メリット: 部品点数が減るため、製造コストを抑えられ、組み立てが容易になります。
デメリット: 部品が一体化しているため、一部が破損した際に全体の交換が必要になる場合があります。
ダボの構造や、他の素材との組み合わせは、傘の耐久性に大きく影響します。
金属ダボ+グラスファイバー: ダボに金属、親骨にグラスファイバーという組み合わせは、強度と柔軟性を両立させる一般的な手法です。しかし、金属とグラスファイバーの接続部分に負荷が集中すると、グラスファイバーが金属の端で折れやすくなる場合があります。そのため、この部分の設計には特別な配慮が必要です。
樹脂ダボ+グラスファイバー: 樹脂の柔軟性がグラスファイバーの特性と相性が良く、一体となって風を受け流すため、比較的壊れにくい組み合わせです。
ダボは、傘の開閉動作によって常に摩擦や回転の負荷がかかります。また、強風時には親骨と受骨が大きく動くことで、ねじれや曲げの力が加わります。これらの負荷に耐えるため、ダボの素材や形状、そして取り付け方には、各メーカーの工夫と技術が凝縮されています。
ダボ単体の品質を測る特定の検査項目は少ないですが、傘全体の耐久性試験によって、その強度や性能が評価されます。
開閉耐久性試験: 傘を繰り返し開閉する試験です。500回以上の開閉に耐えられるかを検証することで、ダボの摩耗や破損がないかを確認します。これにより、日常的な使用における耐久性を保証します。
風洞試験: 強い風を当てることで、風に対する親骨や受骨、そしてダボの強度を確認します。この試験により、風圧がダボに与える影響を評価し、強風に耐える構造であるかを判断します。
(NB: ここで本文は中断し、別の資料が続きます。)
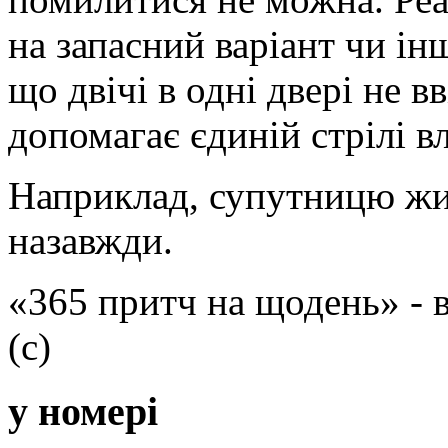
на запасний варіант чи і
що двічі в одні двері не в
допомагає єдиній стрілі вл
Наприклад, супутницю жит
назавжди.
«365 притч на щодень» -
(с)
у номері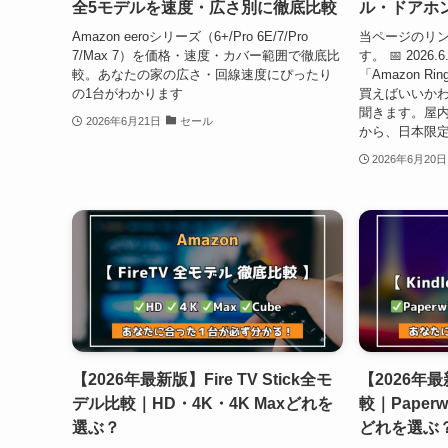
全5モデルを速度・広さ別に徹底比較
ル・ドアホ
Amazon eeroシリーズ（6+/Pro 6E/7/Pro
当ページのリ
7/Max 7）を価格・速度・カバー範囲で徹底比
す。 📅 202
較。あなたの家の広さ・回線速度にぴったり
「Amazon 
の1台がわかります
買えばいいかわ
聞きます。屋内用
2026年6月21日
セール
から、日本限定
2026年6月20日
【2026年最新版】Fire TV Stick全モ
【2026年最
デル比較｜HD・4K・4K Maxどれを
較｜Paperwh
選ぶ？
どれを選ぶ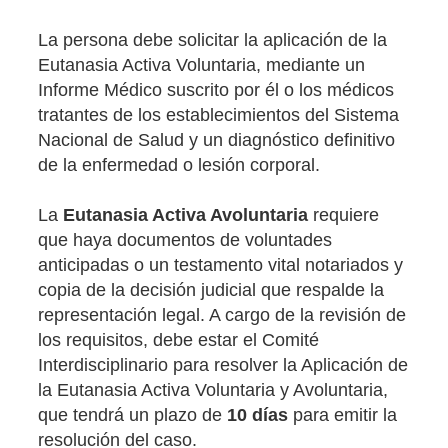
La persona debe solicitar la aplicación de la
Eutanasia Activa Voluntaria, mediante un
Informe Médico suscrito por él o los médicos
tratantes de los establecimientos del Sistema
Nacional de Salud y un diagnóstico definitivo
de la enfermedad o lesión corporal.
La
Eutanasia Activa Avoluntaria
requiere
que haya documentos de voluntades
anticipadas o un testamento vital notariados y
copia de la decisión judicial que respalde la
representación legal. A cargo de la revisión de
los requisitos, debe estar el Comité
Interdisciplinario para resolver la Aplicación de
la Eutanasia Activa Voluntaria y Avoluntaria,
que tendrá un plazo de
10 días
para emitir la
resolución del caso.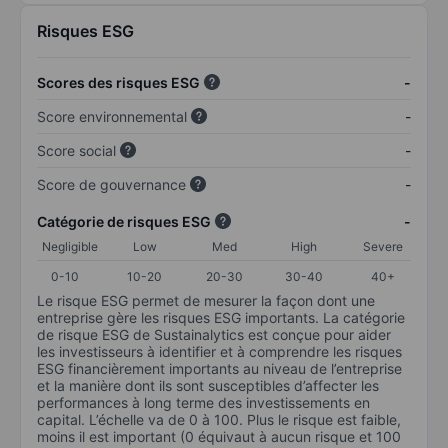
Risques ESG
Scores des risques ESG
-
Score environnemental
-
Score social
-
Score de gouvernance
-
Catégorie de risques ESG
-
Negligible
Low
Med
High
Severe
0-10
10-20
20-30
30-40
40+
Le risque ESG permet de mesurer la façon dont une
entreprise gère les risques ESG importants. La catégorie
de risque ESG de Sustainalytics est conçue pour aider
les investisseurs à identifier et à comprendre les risques
ESG financièrement importants au niveau de l’entreprise
et la manière dont ils sont susceptibles d’affecter les
performances à long terme des investissements en
capital. L’échelle va de 0 à 100. Plus le risque est faible,
moins il est important (0 équivaut à aucun risque et 100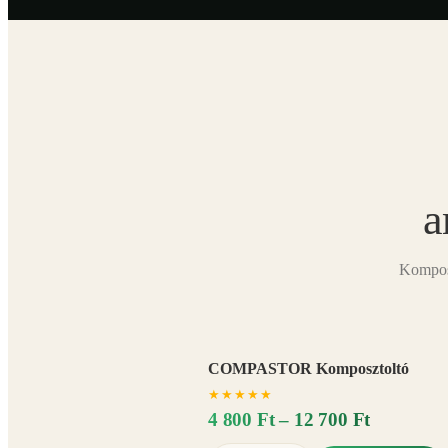
a
Komposz
COMPASTOR Komposztoltó
★
★
★
★
★
4 800 Ft – 12 700 Ft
これらの検査は、小さな部品であるダボが、傘の性能全体に与える影響を総合的に評価するために不可欠な工程です。
「ダボ」という呼び名
語源は諸説ありますが、木材の接合などに使われる小さな円柱状の部品「だぼ」が転じたものとされています。 また、商品ページや商品説明によっては「ジョイント」と表示される場合もあります。これは「つなぎ目」や「継手」という意味合いで使われることが多く、ダボと同じ役割を指しています。
隠された設計
ダボは、親骨や受骨に隠れるように取り付けられていることが多く、普段目にすることはあまりありません。しかし、その小さな部品一つひとつに、傘の快適な使い心地と安全性を追求する作り手のこだわりが詰まっています。
このように、ダボは傘の骨組みを支える、縁の下の力持ち的な存在です。傘を選ぶ際には、ぜひ骨組み全体の構造や、ダボの設計にも注目してみてください。
アンベル株式会社では、お客様に安心して傘をお使いいただくために、素材選びから構造設計に至るまで、細部にまでこだわって製品開発を行っています。